◆ Assignment:
Write out every line from the listing below where the string "Agentur" is found.

:: Source material

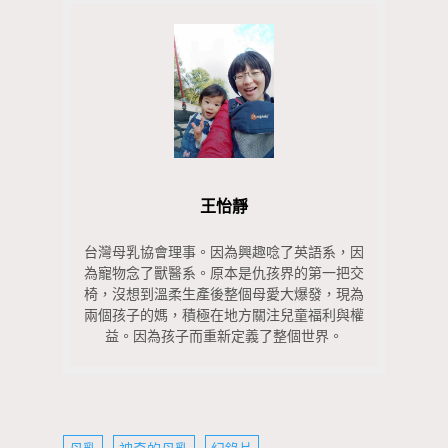
王怡靜
台灣母乳協會理事。因為興趣唸了英語系，因
為寵物念了獸醫系。原本是仇孩界的第一把交
椅，沒想到溫柔生產後整個母愛大爆發，現為
兩個孩子的媽，積極在地方關注兒童福利與權
益。因為孩子而重新定義了整個世界。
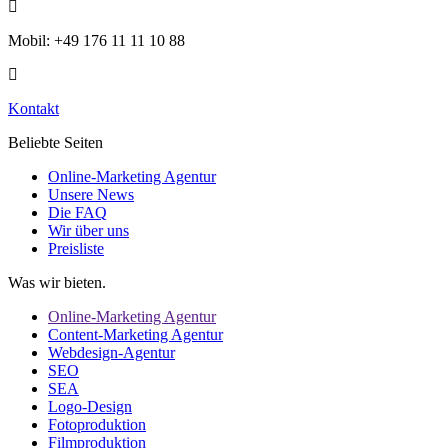
Mobil: +49 176 11 11 10 88
Kontakt
Beliebte Seiten
Online-Marketing Agentur
Unsere News
Die FAQ
Wir über uns
Preisliste
Was wir bieten.
Online-Marketing Agentur
Content-Marketing Agentur
Webdesign-Agentur
SEO
SEA
Logo-Design
Fotoproduktion
Filmproduktion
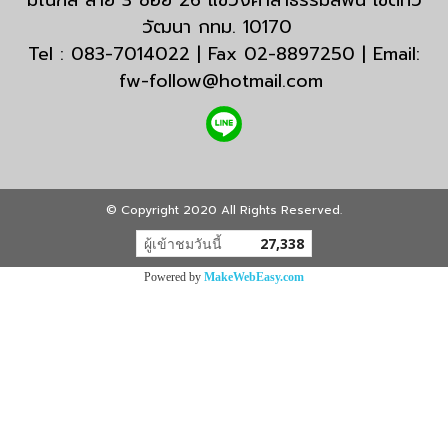
มณฑล สาย 3 ซอย 26 แขวงศาลาธรรมสพน์ เขตทวี
วัฒนา กทม. 10170
Tel : 083-7014022 | Fax 02-8897250 | Email:
fw-follow@hotmail.com
© Copyright 2020 All Rights Reserved.
ผู้เข้าชมวันนี้
27,338
Powered by
MakeWebEasy.com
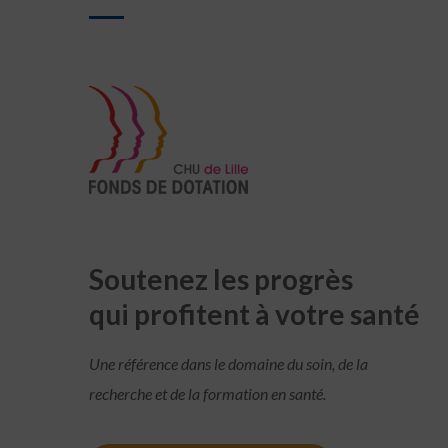
Soutenez les progrès
qui profitent à votre santé
Une référence dans le domaine du soin, de la
recherche et de la formation en santé.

::::

◆ Exercise output:
Online-Marketing Agentur
Online-Marketing Agentur
Content-Marketing Agentur
Webdesign-Agentur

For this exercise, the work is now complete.